Con ordinanza n. 1782, la quinta sezione penale, il 15 gennaio ha sollevato una questione di legittimità costituzionale dell’articolo 187-bis del Dlgs 24 febbraio 1998 n. 58 per contrarietà all’articolo 117 della Costituzione il cui contenuto, in quest’occasione, è costituito dall’articolo 4 del Protocollo n. 7 della Convenzione europea dei diritti dell’uomo che assicura il diritto a non essere giudicati due volte per lo stesso reato e che funge da norma interposta, idonea a definire il parametro di costituzionalità (1782_01_2015). In via subordinata, la questione di costituzionalità è stata posta anche con riguardo all’articolo 649 del codice di procedura penale che non prevede il divieto di un secondo giudizio nel caso in cui l’imputato sia stato già giudicato con pronuncia irrevocabile nel corso di un procedimento amministrativo che commina una sanzione qualificabile come penale ai sensi della Convenzione europea. Per la Suprema Corte, alle prese con un nuovo caso di abusi di mercato e diffusione di informazioni privilegiate e l’applicazione di sanzioni penali e amministrative, respinto ogni tentativo di limitare la portata della pronuncia Grande Stevens al caso specifico oggetto della sentenza, risulta chiara l’incompatibilità del sistema italiano con la Convenzione. E’ vero che nella sentenza Grande Stevens non è stata chiesta formalmente nel dispositivo l’adozione di misure generali ai sensi dell’articolo 46 della Convenzione, ma devono essere rimosse le situazioni di incompatibilità con il dettato di Strasburgo. In linea con quanto già scritto dalla Corte costituzionale che, nella sentenza n. 210 del 2013, aveva precisato che non è necessario che le sentenze CEDU indichino in modo specifico misure generali se queste sono una “necessaria conseguenza della violazione strutturale della CEDU da parte della legge nazionale”. E non c’è dubbio che Strasburgo ha ormai consolidato la propria giurisprudenza sia nel senso di obbligare a qualificare le sanzioni come amministrative o penali non in base al mero dato formale e alla qualificazione interna ma sulla base dei parametri fissati nella sentenza Engel del 1976, sia nel senso di bloccare doppie sanzioni in relazione a uno stesso fatto, anche se l’ordinamento nazionale lo consente.

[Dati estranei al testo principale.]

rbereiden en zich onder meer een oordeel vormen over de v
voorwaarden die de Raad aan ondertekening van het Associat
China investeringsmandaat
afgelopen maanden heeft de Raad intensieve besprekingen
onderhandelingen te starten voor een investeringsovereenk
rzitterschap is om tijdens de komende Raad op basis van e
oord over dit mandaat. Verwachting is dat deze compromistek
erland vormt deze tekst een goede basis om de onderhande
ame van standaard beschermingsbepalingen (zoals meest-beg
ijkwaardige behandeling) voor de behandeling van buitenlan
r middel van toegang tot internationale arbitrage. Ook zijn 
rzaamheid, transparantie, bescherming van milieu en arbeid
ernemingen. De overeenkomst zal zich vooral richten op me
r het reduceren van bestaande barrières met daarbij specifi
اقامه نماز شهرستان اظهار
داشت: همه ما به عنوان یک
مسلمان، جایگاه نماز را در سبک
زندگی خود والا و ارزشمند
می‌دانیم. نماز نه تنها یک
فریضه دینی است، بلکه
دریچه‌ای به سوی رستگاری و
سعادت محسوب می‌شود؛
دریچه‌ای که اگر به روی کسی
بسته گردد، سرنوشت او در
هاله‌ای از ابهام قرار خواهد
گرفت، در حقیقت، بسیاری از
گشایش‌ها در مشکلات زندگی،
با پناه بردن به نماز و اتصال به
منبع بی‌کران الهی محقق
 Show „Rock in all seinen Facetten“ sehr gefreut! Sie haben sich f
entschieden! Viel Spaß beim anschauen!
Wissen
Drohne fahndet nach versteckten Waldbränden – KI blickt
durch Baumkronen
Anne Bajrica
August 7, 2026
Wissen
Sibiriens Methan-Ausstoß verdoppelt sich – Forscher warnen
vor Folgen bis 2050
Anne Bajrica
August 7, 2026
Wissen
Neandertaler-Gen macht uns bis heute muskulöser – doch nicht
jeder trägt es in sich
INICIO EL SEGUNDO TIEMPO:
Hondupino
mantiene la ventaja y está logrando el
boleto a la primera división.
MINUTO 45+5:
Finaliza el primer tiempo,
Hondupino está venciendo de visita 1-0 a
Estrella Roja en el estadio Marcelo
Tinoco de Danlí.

Oltre al caso Grande Stevens, l’applicabilità del divieto del ne bis in idem nei casi in cui si svolgano due procedimenti uno penale e l’altro amministrativo, è stato affermato nella sentenza Nykänen contro Finlandia del 20 maggio 2014. In quell’occasione, la Corte ha stabilito la contrarietà alla Convenzione europea nei casi in cui le autorità nazionali, dopo aver comminato una sanzione tributaria come il pagamento di una sovrattassa, avviano un procedimento penale per frode fiscale. Così, nella sentenza Lucky Dev contro Svezia, nel caso di infrazioni fiscali che portano a un procedimento amministrativo e a uno penale, i giudici internazionali hanno ribadito che, in base al Protocollo, non sono ammissibili doppi procedimenti giudiziari per reati derivanti dallo stesso fatto o da fatti che sono sostanzialmente gli stessi, intrinsecamente legati nel tempo e nello spazio, nei casi in cui un processo si sia già concluso con una decisione finale.
Analoga questione è stata sollevata dalla Corte di cassazione, sezione tributaria civile, con l’ordinanza n. 950 del 21 gennaio 2014 (950).